Só a ideia de que somos infalíveis justifica a morte em nome de uma ideia
Não discuto aqui o texto e muito menos o direito que o jornalista tinha de escrever um artigo desejando a morte do presidente. Inúmeras vezes defendi nesta coluna a cultura da primeira emenda e não seria diferente agora.
O que me impressionou foi a quantidade de gente que veio depois do artigo para racionalizar o desejo de morte. Não se tratava de vociferar na internet sobre prender e arrebentar. Eram discussões aparentemente sérias sobre uma possível “solução lógica”, isto é, para além da paixão política, para justificar o fim de um desafeto político.
Por óbvio, o desafeto poderia ser qualquer um. O raciocínio aqui independe de preferência política. E o ato de matar apenas uma vontade. Ninguém tem (ao menos ainda) a prerrogativa de realmente liquidar o outro. Em um episódio de “Black Mirror” criaram umas abelhinhas que faziam o trabalho. Por aqui, imagino, seriam outros bichos.

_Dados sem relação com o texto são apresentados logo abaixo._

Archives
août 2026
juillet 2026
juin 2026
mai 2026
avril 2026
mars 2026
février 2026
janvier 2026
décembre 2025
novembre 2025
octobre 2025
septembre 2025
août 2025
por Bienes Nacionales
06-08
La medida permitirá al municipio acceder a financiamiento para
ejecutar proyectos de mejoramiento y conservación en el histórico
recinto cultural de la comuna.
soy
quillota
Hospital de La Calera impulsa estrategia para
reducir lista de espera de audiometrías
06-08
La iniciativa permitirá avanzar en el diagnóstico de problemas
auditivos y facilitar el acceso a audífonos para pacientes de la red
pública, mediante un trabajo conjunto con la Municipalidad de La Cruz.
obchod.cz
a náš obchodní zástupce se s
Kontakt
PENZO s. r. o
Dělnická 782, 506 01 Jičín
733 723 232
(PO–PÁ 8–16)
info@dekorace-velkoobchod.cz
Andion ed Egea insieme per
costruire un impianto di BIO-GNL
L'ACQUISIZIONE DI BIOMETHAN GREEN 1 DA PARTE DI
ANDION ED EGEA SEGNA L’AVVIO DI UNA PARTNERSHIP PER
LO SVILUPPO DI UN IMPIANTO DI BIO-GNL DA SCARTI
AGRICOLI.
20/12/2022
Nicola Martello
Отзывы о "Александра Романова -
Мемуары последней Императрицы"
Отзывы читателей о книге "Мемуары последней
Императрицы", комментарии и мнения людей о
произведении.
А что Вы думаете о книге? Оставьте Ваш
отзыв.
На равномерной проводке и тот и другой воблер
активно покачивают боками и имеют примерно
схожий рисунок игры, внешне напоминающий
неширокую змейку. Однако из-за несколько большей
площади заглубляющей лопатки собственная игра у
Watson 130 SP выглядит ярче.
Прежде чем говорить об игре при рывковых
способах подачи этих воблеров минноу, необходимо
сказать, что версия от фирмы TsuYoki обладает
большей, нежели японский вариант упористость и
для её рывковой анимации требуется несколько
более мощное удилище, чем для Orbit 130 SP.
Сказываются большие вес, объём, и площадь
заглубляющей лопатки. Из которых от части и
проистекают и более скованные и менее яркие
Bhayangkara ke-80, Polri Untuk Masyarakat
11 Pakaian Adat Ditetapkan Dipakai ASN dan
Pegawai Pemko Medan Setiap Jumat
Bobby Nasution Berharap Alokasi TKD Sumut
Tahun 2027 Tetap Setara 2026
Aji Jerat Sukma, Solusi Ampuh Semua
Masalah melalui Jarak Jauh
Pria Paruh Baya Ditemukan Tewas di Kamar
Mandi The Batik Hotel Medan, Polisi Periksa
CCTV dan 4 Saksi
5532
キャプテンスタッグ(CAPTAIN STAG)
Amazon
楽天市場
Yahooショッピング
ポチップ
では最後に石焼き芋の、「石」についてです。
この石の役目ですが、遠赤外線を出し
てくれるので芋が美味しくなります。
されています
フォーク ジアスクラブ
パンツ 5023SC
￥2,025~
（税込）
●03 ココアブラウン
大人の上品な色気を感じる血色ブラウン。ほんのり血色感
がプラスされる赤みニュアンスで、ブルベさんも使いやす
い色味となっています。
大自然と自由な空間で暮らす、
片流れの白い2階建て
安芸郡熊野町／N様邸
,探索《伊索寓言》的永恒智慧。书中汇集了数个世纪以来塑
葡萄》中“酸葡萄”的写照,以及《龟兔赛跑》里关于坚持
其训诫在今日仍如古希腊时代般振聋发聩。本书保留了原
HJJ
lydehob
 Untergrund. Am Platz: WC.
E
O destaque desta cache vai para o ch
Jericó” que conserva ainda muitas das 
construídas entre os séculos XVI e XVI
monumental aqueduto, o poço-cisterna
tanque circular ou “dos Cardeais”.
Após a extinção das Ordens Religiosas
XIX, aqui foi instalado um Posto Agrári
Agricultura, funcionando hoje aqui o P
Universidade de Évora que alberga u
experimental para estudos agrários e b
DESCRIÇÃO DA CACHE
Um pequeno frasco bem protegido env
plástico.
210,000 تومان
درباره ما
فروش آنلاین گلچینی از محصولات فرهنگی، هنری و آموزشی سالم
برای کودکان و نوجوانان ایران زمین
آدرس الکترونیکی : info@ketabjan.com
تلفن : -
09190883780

Lendo essas coisas tive a nítida intuição de que havíamos chegado ao fundo do poço. Fim da linha de um tipo obsessivo de polarização política. Talvez o extremo do que fala Bari Weiss em sua carta de renúncia ao The New York Times.
A diferença é que aqui fomos muito além da “autocensura” ou da negação do outro. Nos colocamos a especular sobre sua simples eliminação.
Há um lado nonsense nisso tudo. Nossa jovem democracia tropical discutindo a morte lógica. Talvez não devesse me surpreender. O ódio político é um traço comum das democracias polarizadas e é possível pensar o desejo de morte como sua consequência extrema.
Sua premissa é uma ideia há muito conhecida da filosofia: a recusa do princípio da falibilidade. Significa o seguinte: dado que detenho a verdade e que minha razão seja tão completa, eu “sei” que ele deve morrer. Sei porque a razão, ela mesma, me revela.
John Stuart Mill, no século 19, levou esse debate ao estado da arte em “On Liberty”. Mill diz que as verdades humanas são, em sua maioria, “apenas meias verdades”, e que “enquanto todo mundo sabe que é falível, poucos acham necessário se precaver contra sua própria falibilidade”.
A suposição é simples. Eliminar a posição do outro só faria sentido se alguém tivesse “absoluta certeza” da verdade. Mill talvez mudasse de ideia se tivesse conhecido nossos alegres donos da verdade tropicais. Mas acho que não. Acharia graça que um século e meio depois ainda não aprendemos.
Mill tratava da supressão de opiniões, e é disso que trata o debate político. A ideia de que alguém é capaz de dizer se uma ideia ou decisão (ou pior: alguém) é “útil” perante o tribunal da história. Recorrer ao princípio da utilidade não passa de um truque. “A utilidade de uma opinião”, dizia Mill, “é, em si mesma, uma questão de opinião tão aberta à discussão quanto a própria opinião”.
Camus viu o espectro mais sombrio da nossa época nesta pretensão de infalibilidade. Nossa tragédia política, dizia, começou quando alguém concluiu que era justo “matar um homem em nome de uma ideia”.
A ideia da morte útil e racional. Todos os regimes totalitários, sem exceção, de inspiração nazifascista ou comunista, lançaram mão deste utilitarismo grosseiro (essencialmente implausível nas sociedades abertas), sob muitas formas retóricas, para justificar a morte.
Ainda lembro da inscrição que li no campo de concentração de Dachau, perto de Munique, em que o regime justificava experiências médicas com judeus dizendo que era lógico matar um judeu num laboratório desde que isto pudesse salvar 300 jovens alemães no campo de batalha.
Nada com essa dramaticidade está em jogo em nosso mundo trivial. Mas resta a pretensão de que alguém tenha uma maquininha de calcular utilidade e possa decidir “sem emoção” se um desafeto político merece ou não sumir do mapa.
Era uma das coisas que Hayek chamaria de “arrogância fatal”. Um mal contra o qual o melhor remédio continua sendo o bom e velho ceticismo sobre a verdade e a razão.